Beth received interest of $1,300 from Arizona Federal Savings and Loan and $400 from Arizona State Bank. Each financial institution reported the interest income on a Form 1099–INT. She received qualified dividends of $800 from Blue Corporation, $750 from Green Corporation, and $650 from Orange Corporation. Each corporation reported Beth’s dividend payments on a Form 1099–DIV.
Beth received a $1,100 income tax refund from the state of Arizona on April 29, 2015. On her 2014 Federal income tax return, she reported total itemized deductions of $8,200, which included $2,200 of state income tax withheld by her employer.
Fees earned from her part-time tax practice totaled $3,800. She paid $600 to have the tax returns processed by a computerized tax return service.
On February 8, Beth bought 500 shares of Gray Corporation common stock for $17.60 a share. On September 12, Beth sold the stock for $14 a share.
Beth bought a used sport utility vehicle for $6,000 on June 5. She purchased the vehicle from her brother-in-law, who was unemployed and was in need of cash. On November 2, she sold the vehicle to a friend for $6,500.
On January 2, Beth acquired 100 shares of Blue Corporation common stock for $30 a share. She sold the stock on December 19 for $55 a share.
Beth records revenues of $16,000 from the sale of a software program she developed. Beth incurred the following expenditures in connection with her software development business.
|Cost of personal computer (100% business use)||$7,000|
|Cost of printer (100% business use)||2,000|
|Fee paid to computer consultant||3,500|
Beth elected to deduct the maximum portion of the cost of the computer, printer, and furniture allowed under the provisions of § 179. These items were placed in service on January 15 and used 100 percent in her business.
Although her employer suggested that Beth attend a convention on current developments in corporate taxation, Beth was not reimbursed for the travel expenses of $1,420 she incurred in attending the conference. The $1,420 included $200 for meals.
Beth paid $300 for prescription medicines and $2,875 in physician and hospital bills. Medical insurance premiums were paid by her employer. Beth paid real property taxes of $1,766 on her home. Interest on her home mortgage was $3,845, and interest paid to credit card companies totaled $320.
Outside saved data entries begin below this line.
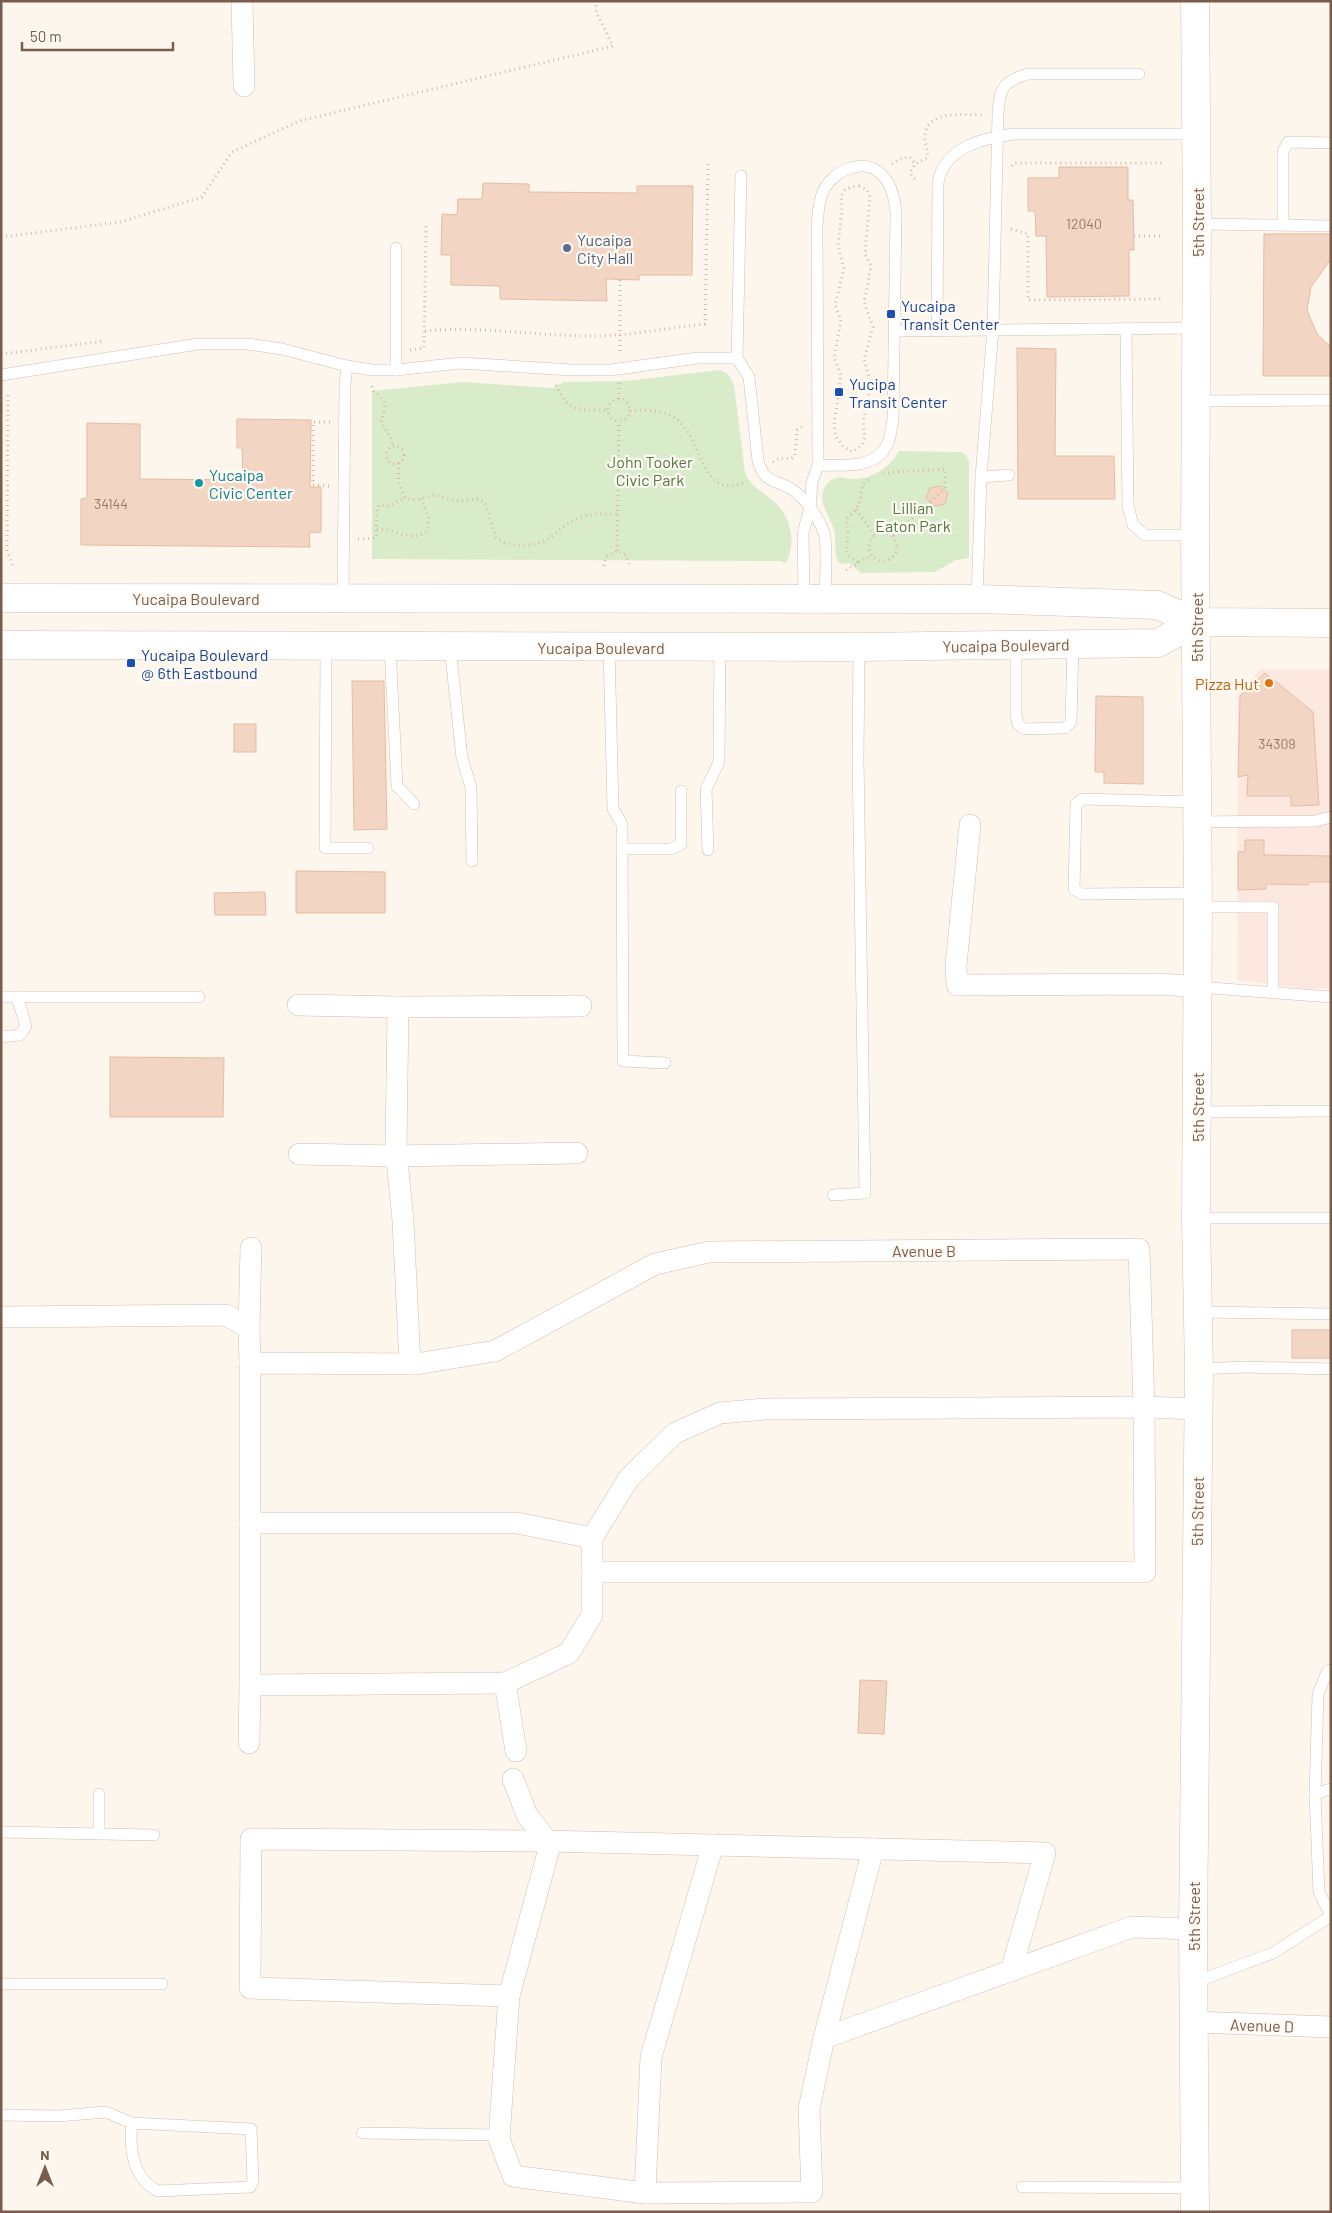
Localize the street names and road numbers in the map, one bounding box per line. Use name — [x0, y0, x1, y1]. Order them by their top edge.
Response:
street label: 5th Street — [1188, 187, 1207, 257]
street label: Yucaipa Boulevard — [132, 589, 260, 608]
street label: 5th Street — [1187, 592, 1206, 662]
street label: Yucaipa Boulevard — [942, 634, 1070, 656]
street label: Yucaipa Boulevard — [537, 638, 665, 657]
street label: 5th Street — [1188, 1072, 1207, 1142]
street label: Avenue B — [892, 1241, 956, 1260]
street label: 5th Street — [1187, 1476, 1207, 1546]
street label: 5th Street — [1184, 1881, 1203, 1951]
street label: Avenue D — [1230, 2014, 1294, 2036]

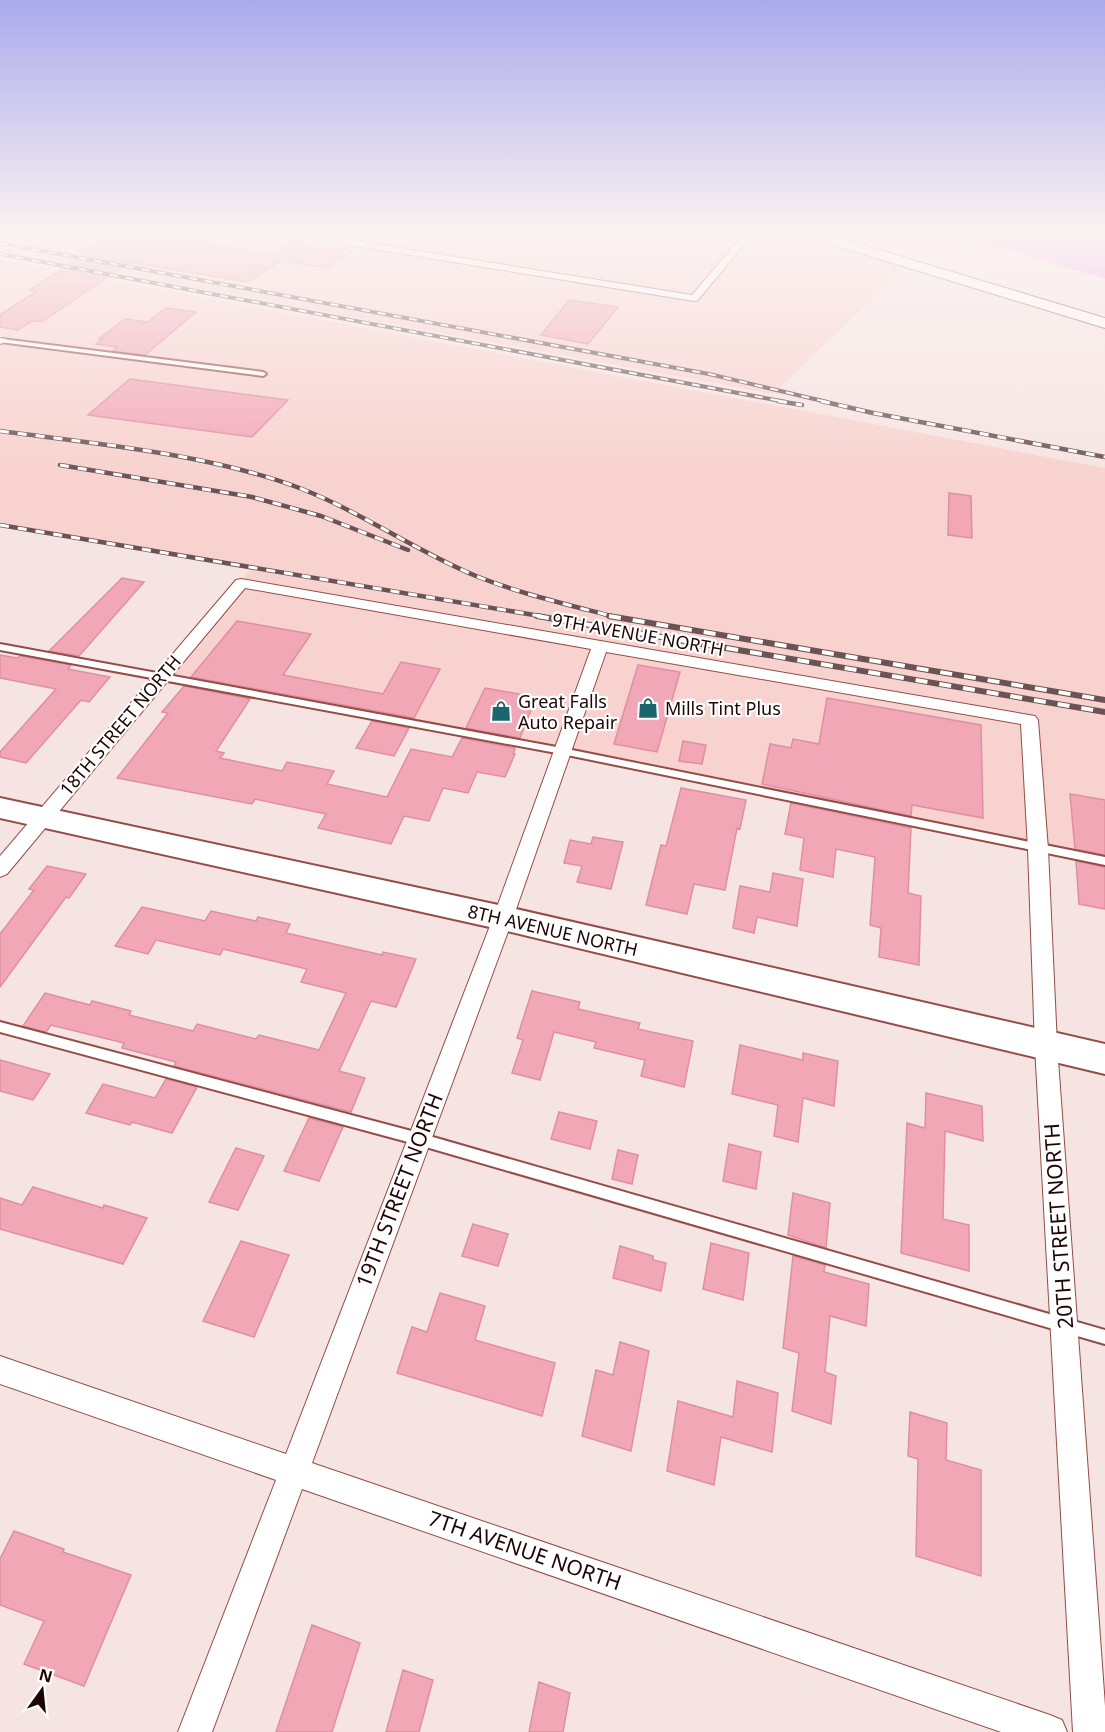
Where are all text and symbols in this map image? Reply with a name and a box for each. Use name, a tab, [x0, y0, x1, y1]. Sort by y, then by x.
street label: 9TH AVENUE NORTH	[550, 607, 726, 661]
street label: 18TH STREET NORTH	[54, 650, 186, 800]
place label: Great Falls Auto Repair	[518, 689, 618, 734]
shop icon: Mills Tint Plus	[636, 696, 660, 720]
place label: Mills Tint Plus	[665, 696, 781, 720]
shop icon: Great Falls Auto Repair	[489, 699, 513, 723]
street label: 8TH AVENUE NORTH	[466, 899, 640, 961]
street label: 19TH STREET NORTH	[349, 1089, 449, 1291]
street label: 20TH STREET NORTH	[1037, 1122, 1079, 1330]
street label: 7TH AVENUE NORTH	[425, 1504, 625, 1596]
north arrow	[12, 1660, 72, 1720]
text: N	[37, 1663, 55, 1688]

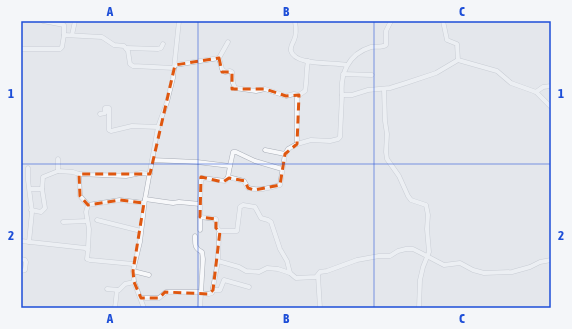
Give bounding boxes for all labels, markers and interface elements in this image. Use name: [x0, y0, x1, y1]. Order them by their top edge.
text: A: [106, 4, 114, 19]
text: B: [283, 4, 290, 19]
text: C: [459, 4, 465, 19]
text: 1: [8, 86, 14, 101]
text: 1: [558, 86, 564, 101]
text: 2: [8, 228, 14, 243]
text: 2: [558, 228, 564, 243]
text: A: [106, 311, 114, 326]
text: B: [283, 311, 290, 326]
text: C: [459, 311, 465, 326]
Beth electronically contributed $30 each week to her church and $10 each week to the United Way. Professional dues and subscriptions totaled $350.
Beth paid $1,000 in estimated Federal income taxes throughout the year. She was covered for the entire year by Mesa Manufacturing’s health insurance policy.
Part-1 Tax Planning
Beth is anticipating significant changes in her life in 2016, and she has asked you to estimate her taxable income and tax liability for that year. She just received word that she has been qualified to adopt a 2-year-old daughter. Beth expects that the adoption will be finalized in 2016 and that she will incur approximately $2,000 of adoption expenses. In addition, she expects to incur approximately $3,500 of child and dependent care expenses relating to the care of her new daughter, which will enable her to keep her job at Mesa Manufacturing. However, with the additional demands on her time because of her daughter, she has decided to discontinue her two part-time jobs (i.e., the part-time tax practice and her software business), and she will cease making estimated income tax payments. In your computations, assume that all other income and expenditures will remain at approximately the same levels as in 2015.